So wird im Tantra mit dem Titel ›Alles transzendierender Ton‹ (sGra thal ‘gyur) berichtet, daß die Lehren des Dzogchen in dreizehn Dimensionen - genannt Thal-wa bzw. "außerhalb unseres Sonnensystems" - weit verbreitet sind.

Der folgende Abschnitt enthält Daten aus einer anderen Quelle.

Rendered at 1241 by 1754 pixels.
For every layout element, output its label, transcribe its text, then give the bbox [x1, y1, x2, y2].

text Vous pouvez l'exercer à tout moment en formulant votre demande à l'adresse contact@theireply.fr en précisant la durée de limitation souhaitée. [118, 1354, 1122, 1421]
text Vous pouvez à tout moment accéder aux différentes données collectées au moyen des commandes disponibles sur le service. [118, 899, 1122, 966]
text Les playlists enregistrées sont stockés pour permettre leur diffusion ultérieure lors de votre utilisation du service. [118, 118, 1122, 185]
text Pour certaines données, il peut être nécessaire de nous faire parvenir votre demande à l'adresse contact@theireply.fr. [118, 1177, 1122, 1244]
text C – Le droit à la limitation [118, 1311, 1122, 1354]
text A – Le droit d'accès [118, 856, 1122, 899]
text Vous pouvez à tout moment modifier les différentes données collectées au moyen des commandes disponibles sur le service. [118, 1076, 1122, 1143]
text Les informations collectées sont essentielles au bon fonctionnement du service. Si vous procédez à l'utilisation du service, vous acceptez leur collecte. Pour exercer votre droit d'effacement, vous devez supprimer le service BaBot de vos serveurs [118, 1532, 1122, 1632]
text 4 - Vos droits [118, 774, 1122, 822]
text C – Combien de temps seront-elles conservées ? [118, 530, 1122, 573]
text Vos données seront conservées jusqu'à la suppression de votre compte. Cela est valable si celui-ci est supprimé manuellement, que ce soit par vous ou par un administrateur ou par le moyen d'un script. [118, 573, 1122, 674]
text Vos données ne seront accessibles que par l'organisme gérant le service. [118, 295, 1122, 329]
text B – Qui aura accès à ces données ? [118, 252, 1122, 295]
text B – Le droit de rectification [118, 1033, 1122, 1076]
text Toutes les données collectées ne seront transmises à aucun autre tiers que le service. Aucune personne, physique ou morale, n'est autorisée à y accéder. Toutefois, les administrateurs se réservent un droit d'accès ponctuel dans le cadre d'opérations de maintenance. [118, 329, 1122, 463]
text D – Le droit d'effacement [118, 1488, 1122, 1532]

Dzogchen ist eine Abkürzung des tibetischen Wortes Dzogpachenpo. Dzogpa heißt "vollständig" oder 'das Ende"; chenpo heißt 'groß'. Man übersetzt es weithin als 'Große Vollendung', dies ließe jedoch darauf schließen, daß wir uns um Vollendung bemühen oder eine Reise mit dem Ziel der großen Vollendung antreten müßten, und das ist nicht die Bedeutung von Dzogchen. Dzogchen wird gegliedert in Grund, Pfad und Frucht bzw. Erfüllung. Aus der Sicht der Grundlage von Dzogpachenpo bedeutet es den bereits selbstvollendeten Zustand unserer ursprünglichen Natur, den man nicht vollenden muß, da er von Anfang an immer vollendet war, so wie der Himmel - er ist unerschaffen und doch spontan vollkommen.
 

Traditionell führt man Dzogchen auf zwei Begriffe aus dem Sanskrit zurück. Der erste ist Mahasandhi, was 'die Sammlung von allem' oder 'Quintessenz' heißt und bedeutet, daß Dzogchen die eigentliche Essenz ist, der Rahm oder das Herzblut aller Belehrungen. Daher sind viele dieser Belehrungen als Nyingtik oder 'Herzessenz' bekannt, so zum Beispiel das Longchen Nyingtik.
 

Der zweite Begriff ist Atiyoga, was 'ursprüngliches Yoga' bedeutet. Ati weist auf das Allerhöchste hin, den Gipfel oder Zenit. Es deutet eine Bergbesteigung an, bei der man den Gipfel erreicht und die Sicht überallhin genießen kann. Denn Atiyoga oder Dzogchen steht an der Spitze der neun Yanas oder Fahrzeuge, in die die Nyingmapa-Tradition den buddhistischen Weg einteilt, wobei die drei inneren Tantras speziell der Nyingma-Tradition angehören: Mahayoga, Anuyoga und Atiyoga. Der Zenit aller Yanas, Atiyoga, repräsentiert den Höhepunkt der spirituellen Entwicklung des Einzelnen, den Punkt, an dem alle spirituellen Disziplinen und Pfade durchschritten sind.

 

Die Einzigartigkeit von Dzogchen liegt in der Methode, eine präzise Erfahrung des erwachten Zustands zu ermöglichen - die direkte Erfahrung des Absoluten. Man unterscheidet im Dzogchen zwischen dem gewöhnlichen Geist, auf tibetisch sem, und dem ursprünglichen oder reinen, unverdorbenen Gewahrsein von Rigpa. Dzogchen Pema Rigdzin, der erste Dzogchen Rinpoche, erklärte:

 

   Alles, was erscheint und existiert - die Phänomene von Samsara und Nirvana -

   ist im Zustand des leeren Rigpa vollendet enthalten. Deshalb heißt es 'Dzogpa'.
   Es gibt keine erhabenere Methode als diese, um Befreiung von Samsara zu
   erlangen, deshalb nennt man es 'Chenpo". So heißt es also Dzogpachenpo.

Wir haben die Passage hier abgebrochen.